Henry miró y sintió que la clara luz del entendimiento rompía sobre él: una sección cuadrada del suelo se estaba levantando como por arte de magia dejando al descubierto una creciente tajada de sombras bajo ella. Por un momento sintió una sacudida de terror al pensar que allí podría estar el dueño de la voz… porque estaba seguro de que Eso vivía debajo de la ciudad. Entonces oyó el chirriar de la tierra en las bisagras y comprendió. Si no habían podido hallar la casa del árbol era porque no existía.
—Por Dios, estuvimos encima de ellos —gruñó Victor.
En cuanto apareció la cabeza de Ben en la escotilla cuadrada, en el centro del claro, Victor hizo ademán de lanzarse a la carga. Henry lo sujetó.
—¿No los vamos a agarrar, Henry? —preguntó Victor, mientras Ben salía.
—Los agarraremos —aseguró Henry, sin apartar los ojos de ese odiado gordo. Otro que pateaba las pelotas. Te voy a patear las pelotas tan arriba que vas a usarlas de pendientes, maldito gordo. Ya verás—. No te preocupes.
El gordo estaba ayudando a la putilla a salir del agujero. Ella miró a su alrededor y, por un momento, Henry tuvo la impresión de que le estaba mirando a los ojos. Pero su vista pasó de largo. Los dos hablaron en murmullos y luego se abrieron paso por la densa maleza. En un segundo habían desaparecido.
—Vamos —dijo Henry, cuando el ruido de las ramas rotas y movidas se redujo hasta hacerse casi inaudible—. Los seguiremos. Pero a distancia y en silencio. Quiero atraparlos a todos juntos.
Los tres cruzaron el claro, como soldados de patrulla, caminando agachados y mirando hacia todos lados. Belch se detuvo a observar la casita subterránea y sacudió la cabeza, admirado.
—Pero si estuve sentado encima de ellos —comentó.
Henry le hizo señas de que lo siguiera, impaciente.
Tomaron el sendero, porque así harían menos ruido. Estaban a medio camino hacia Kansas Street cuando la putita y el gordo, de la mano (ay qué bonito, ¿verdad?, pensó Henry, en éxtasis) emergieron casi directamente frente a ellos.
Por suerte, estaban de espaldas al grupo de Henry y ninguno de los dos se volvió. Henry, Victor y Belch quedaron petrificados. Luego se ocultaron entre las sombras, al lado del sendero. Pronto Ben y Beverly eran sólo dos camisas entrevistas por entre una maraña de matojos. Los tres reanudaron la persecución… cautelosamente. Henry volvió a sacar la navaja y
9
Henry consigue coche: 2.30 h.
oprimió el botón cromado del mando. La hoja salió bruscamente. La contempló, soñador, a la luz de la luna. Le gustaba el brillo de las estrellas en la hoja. No tenía idea de la hora porque la realidad iba y venía.
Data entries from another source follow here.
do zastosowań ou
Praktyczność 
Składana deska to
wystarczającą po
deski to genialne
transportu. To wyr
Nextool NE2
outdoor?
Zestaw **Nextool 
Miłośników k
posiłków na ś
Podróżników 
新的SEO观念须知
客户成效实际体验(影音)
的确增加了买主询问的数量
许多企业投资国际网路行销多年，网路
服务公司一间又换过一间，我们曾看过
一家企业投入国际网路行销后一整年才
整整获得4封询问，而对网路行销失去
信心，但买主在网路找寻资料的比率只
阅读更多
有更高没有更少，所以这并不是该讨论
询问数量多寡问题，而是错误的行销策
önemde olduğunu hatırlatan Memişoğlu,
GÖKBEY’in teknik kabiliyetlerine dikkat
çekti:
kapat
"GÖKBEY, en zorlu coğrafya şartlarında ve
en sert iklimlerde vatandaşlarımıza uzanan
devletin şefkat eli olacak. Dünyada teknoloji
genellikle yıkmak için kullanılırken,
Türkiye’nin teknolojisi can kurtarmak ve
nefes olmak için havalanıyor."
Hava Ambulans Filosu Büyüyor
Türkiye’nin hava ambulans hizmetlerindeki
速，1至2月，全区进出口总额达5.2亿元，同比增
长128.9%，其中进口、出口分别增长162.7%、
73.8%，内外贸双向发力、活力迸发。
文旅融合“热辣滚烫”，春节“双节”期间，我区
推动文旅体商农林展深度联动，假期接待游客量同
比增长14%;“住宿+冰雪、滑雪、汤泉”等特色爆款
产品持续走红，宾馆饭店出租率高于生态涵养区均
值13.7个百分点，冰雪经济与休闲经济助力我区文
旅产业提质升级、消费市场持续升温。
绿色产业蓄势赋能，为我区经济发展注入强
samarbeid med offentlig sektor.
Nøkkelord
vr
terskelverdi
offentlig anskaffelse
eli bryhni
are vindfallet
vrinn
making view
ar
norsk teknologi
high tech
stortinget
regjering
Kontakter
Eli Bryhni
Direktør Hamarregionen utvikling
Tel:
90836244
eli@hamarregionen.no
Un ruido se clavó en su conciencia y comenzó a crecer. Era un motor de automóvil. Se acercaba. Los ojos de Henry se ensancharon en la oscuridad. Apretó la navaja con más fuerza esperando a que el coche pasara.
No fue así. Se detuvo junto a la acera tras el seto del seminario, con el motor en marcha. Henry hizo una mueca (el vientre se le estaba poniendo duro como una tabla; la sangre que manaba lentamente entre sus dedos tenía la consistencia de la savia de arce justo antes de que uno retire los grifos del árbol a principios de la primavera) y se puso de rodillas para espiar por entre las ramas del seto. Vio los faros delanteros y la silueta de un coche. ¿Policía? Su mano apretó la navaja y se aflojó, apretó y aflojó.